Просторный человек | страница 34
Вадима увлекала эта направленность рока на героя, на Фауста, то есть как бы на него самого, сопереживающего герою! И как интересно было сидеть у рояля над сложной (тогда казавшейся сложной и прекрасной) этой вещью, которая после поразила его своей излишней сказанностью, ясностью. Он упивался шествием лейтмотивов во вступлении, где все темы предстают в упрощенном облике — каждая в своей маске; они выходят, представляются публике, кланяются: я буду в такой-то роли, я — в такой.
И как счастлив он был каждый раз, когда доходил до момента, где композитор как бы разводит два лейтмотива, и злые аккорды темы рока, перенесенные в верхний регистр, вдруг приобретают мелодическое очарование: здесь ощущается дыхание Маргариты, предчувствие любви. Любовь значит тоже — рок? — это так соответствовало полудетскому представлению о ней! И когда звучание светлой мелодии Маргариты вдруг в разработке становилось иной — бегущей, теряющей безмятежность, как бы нагоняемой темой рока, он останавливался, чтобы перевести дыхание. А потом боялся и все же входил в звуки похоронного шествия, как в незамутненном смертями детстве входишь на кладбище, и жутковатое, и влекущее тайной. Ах, эта романтика! Но наше «ах!» появляется потом. А пока ты охвачен подъемом и ликованием, и небытие — это просто физическое разрушение, но ты уже запечатлен в прекрасном, ты уже с л ы ш а л, взял в себя и отдал свое…
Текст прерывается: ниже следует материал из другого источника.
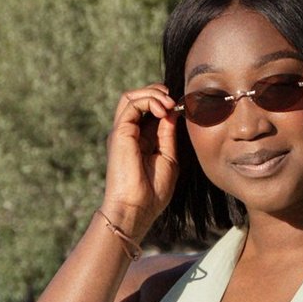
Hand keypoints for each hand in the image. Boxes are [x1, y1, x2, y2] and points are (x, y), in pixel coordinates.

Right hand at [102, 85, 179, 251]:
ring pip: (130, 96)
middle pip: (137, 98)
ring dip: (152, 93)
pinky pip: (131, 104)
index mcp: (140, 139)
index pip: (149, 110)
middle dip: (157, 92)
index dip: (165, 102)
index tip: (183, 107)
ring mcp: (122, 131)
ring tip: (168, 103)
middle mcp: (129, 133)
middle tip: (175, 101)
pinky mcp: (119, 132)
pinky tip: (163, 111)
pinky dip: (148, 100)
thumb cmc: (153, 192)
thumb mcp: (168, 158)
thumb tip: (172, 112)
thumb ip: (168, 134)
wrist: (136, 209)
Разумеется, он так не думал, этот нескладный девятиклассник, но весь был напряжен, как тетива лука[2]. Он утопал в многоликости, спрятанной за сонатными масками.
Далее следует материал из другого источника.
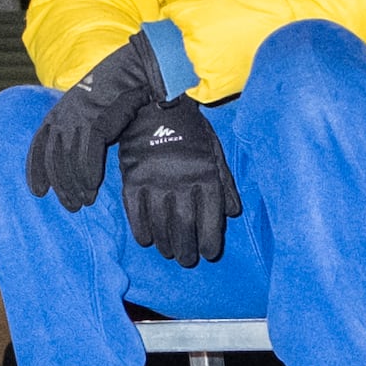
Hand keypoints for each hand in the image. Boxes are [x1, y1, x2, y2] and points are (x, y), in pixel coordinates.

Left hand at [27, 35, 168, 213]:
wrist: (137, 69)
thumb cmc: (119, 92)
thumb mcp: (93, 111)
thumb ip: (82, 132)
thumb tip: (78, 159)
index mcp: (59, 111)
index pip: (40, 144)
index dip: (36, 169)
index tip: (38, 191)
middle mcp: (64, 114)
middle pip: (54, 158)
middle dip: (61, 185)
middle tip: (70, 205)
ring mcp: (79, 116)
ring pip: (69, 159)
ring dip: (74, 184)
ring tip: (83, 202)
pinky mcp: (97, 119)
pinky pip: (87, 153)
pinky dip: (88, 173)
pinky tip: (92, 188)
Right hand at [119, 87, 240, 266]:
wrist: (156, 105)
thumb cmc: (191, 132)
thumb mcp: (215, 153)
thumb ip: (225, 184)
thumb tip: (233, 213)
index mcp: (205, 175)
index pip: (210, 218)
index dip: (209, 241)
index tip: (208, 254)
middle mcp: (181, 181)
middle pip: (184, 226)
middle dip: (186, 249)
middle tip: (187, 260)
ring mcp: (155, 181)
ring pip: (160, 224)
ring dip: (165, 244)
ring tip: (169, 252)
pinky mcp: (132, 179)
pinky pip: (136, 213)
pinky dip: (141, 230)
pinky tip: (146, 240)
Юноша говорил со своим учителем об «отравленности» музыки Листа (этот термин, разумеется, принес старший, знакомый с исследователями листовского творчества), они вкладывали в это понятие всю многозначность и обманчивость этой музыки, где актеры в масках лишь раскланивались вначале, а потом на сцене шла жизнь, никаким ограничениям не подвластная. Одна и та же маска проявляла себя с разных сторон, рождая ощущение изменчивости, мимолетности.
Молодого человека, как это часто бывает в юности, томило ощущение хрупкости всего сущего (будь то бабочка, солнечный свет или вечера в родительском доме), того, чем владеет душа и что может утечь вместе с разрушительным временем.
Как изящно взлетают мамины руки, когда она, отбрасывая рукава японского халата, достает чашки с верхней полки резного буфета! Жест этот преображает происходящее, и чашка перестает быть посудой для питья, принимает в себя более высокий смысл: чаша… волшебный напиток… что-то о вечной молодости, о приворотном зелье… И может ли быть, что выгнутые, нежные руки покроются морщинами и после… будут сложены на иссохшей груди — стоп! Стоп, стоп! Дальше не думать! Не видеть запрокинутого лица.